7-Tage-Hospitalisierung

Die Zahl misst, wie viele infizierte Personen pro 100.000 Einwohner innerhalb der letzten sieben Tage ins Krankenhaus aufgenommen wurden. Sie ist damit ein Indikator für die Zahl der schweren Krankheitsverläufe und kann einen frühen Hinweis auf eine drohende Überlastung des Gesundheits- und Krankenhaussystems geben.

Für den Hospitalisierungsindikator werden in Nordrhein-Westfalen zwei Werte ausgewiesen: Erstens der anhand der Vorgaben des RKIs berechnete Wert. Dieser beruht auf den Meldungen der Gesundheitsämter, die den bereits von ihnen gemeldeten Infektionsfällen nachträglich die namentlichen Einweisungsmeldungen aus den Krankenhäusern zuordnen. Dieser Wert ist vor allem bedeutsam, weil er bundesweit einheitlich errechnet wird und damit eine bundeseinheitliche Bewertung des Infektionsgeschehens ermöglicht. Allerdings erfordert der Wert eine Einzelfallbearbeitung jedes Infektionsfalles durch die Gesundheitsämter, die gerade in der aktuellen Belastungssituation manchmal erst nach einigen Arbeitstagen abgeschlossen ist.

Um zusätzlich einen aktuelleren Hinweis auf die Hospitalisierungen zu ermöglichen, wird zweitens zusätzlich der Hospitalisierungsindikator ausgewiesen, der sich unmittelbar aus den täglichen (nicht namentlichen) Gesamtmeldungen der Krankenhäuser über die Aufnahme von Covid-19-Patienten im Informationssystem Gefahrenabwehr NRW (IG NRW) ergibt.
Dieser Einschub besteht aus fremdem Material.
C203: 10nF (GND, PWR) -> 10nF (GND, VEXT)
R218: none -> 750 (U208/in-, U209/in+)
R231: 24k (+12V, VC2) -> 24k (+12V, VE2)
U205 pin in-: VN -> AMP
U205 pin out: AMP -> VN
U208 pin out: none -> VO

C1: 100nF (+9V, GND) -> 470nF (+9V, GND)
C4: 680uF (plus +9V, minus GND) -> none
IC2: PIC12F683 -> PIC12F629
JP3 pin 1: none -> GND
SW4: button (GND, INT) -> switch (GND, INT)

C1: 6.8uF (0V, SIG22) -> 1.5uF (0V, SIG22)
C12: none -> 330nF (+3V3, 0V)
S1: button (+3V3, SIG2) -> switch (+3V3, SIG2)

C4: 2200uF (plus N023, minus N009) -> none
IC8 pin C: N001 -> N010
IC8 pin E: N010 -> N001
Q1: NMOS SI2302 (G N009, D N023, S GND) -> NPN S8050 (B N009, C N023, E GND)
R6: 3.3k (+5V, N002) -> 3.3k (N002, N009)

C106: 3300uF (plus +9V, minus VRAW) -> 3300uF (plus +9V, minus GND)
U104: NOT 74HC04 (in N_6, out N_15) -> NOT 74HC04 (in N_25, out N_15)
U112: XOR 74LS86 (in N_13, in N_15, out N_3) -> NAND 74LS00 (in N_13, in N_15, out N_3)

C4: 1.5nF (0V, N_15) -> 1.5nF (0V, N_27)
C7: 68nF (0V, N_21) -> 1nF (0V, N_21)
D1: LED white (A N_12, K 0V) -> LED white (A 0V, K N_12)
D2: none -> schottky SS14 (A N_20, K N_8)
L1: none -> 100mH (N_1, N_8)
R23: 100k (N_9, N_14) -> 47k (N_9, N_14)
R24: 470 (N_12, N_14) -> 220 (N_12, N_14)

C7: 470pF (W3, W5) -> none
Dieser Wert ermöglicht eine sehr aktuelle Einschätzung, weicht aber naturgemäß von dem RKI-basierten Wert ab und wird am gleichen Meldetag jedenfalls in Perioden eines ansteigenden Infektionsgeschehens in der Regel höher liegen.

COVID-Anteil an der Intensivkapazität

Dieser Indikator bildet die Belastung der Intensivstationen ab und steht damit unmittelbar für das Risiko einer Überlastung dieser medizinischen Versorgungsstrukturen. Der Anteil, mit dem Covid-19-Patientinnen und -Patienten die intensivmedizinischen Behandlungskapazitäten auslasten, wird durch die Zahl der neu aufgenommenen Patienten bestimmt, sie ist aber auch abhängig von der Dauer der notwendigen Hospitalisierung (Liegezeit) und der (personellen) Aufwände bei der Behandlung.

Anhand des Grades der Auslastung der Intensivstationen können Schutzmaßnahmen vor allem so ausgerichtet werden, dass andere erforderliche medizinische Behandlungen (schwere Operationen etc.) nicht aufgrund einer Überlastung der Bettenkapazitäten verschoben werden müssen.

Die Berechnung erfolgt auf Basis der Daten aus dem Register der Fachgesellschaft der Intensivmediziner (DIVI) als Prozentanteil der Covid-19-Patienten auf den Intensivstationen an den betreibbaren Erwachsenen-Intensivbetten. Auch hier ist durch den Rückgriff auf das DIVI-Register eine Vergleichbarkeit mit den Bundeswerten gegeben.

7-Tage-Inzidenz

Auch die bereits bekannte 7-Tage-Inzidenz der Neuinfektionen bleibt ein wichtiger Indikator. Steigt dieser Wert, bedeutet das, dass sich die Infektion schneller und breiter in der Bevölkerung ausbreitet. Insbesondere die altersbezogenen Inzidenzen sind nach wie vor ein guter Maßstab dafür, in welchem Ausmaß vulnerable Bevölkerungsgruppen betroffen sind.

Anhand der Inzidenz kann die Wirksamkeit von Corona-Schutzmaßnahmen relativ zeitnah abgelesen werden. Zudem bleibt die 7-Tage-Inzidenz ein guter Indikator dafür, in welchem Maß eine Kontaktpersonennachverfolgung noch möglich ist. Die 7-Tage-Inzidenz ist darüber hinaus ein wichtiger Frühindikator für das Geschehen in den Krankenhäusern.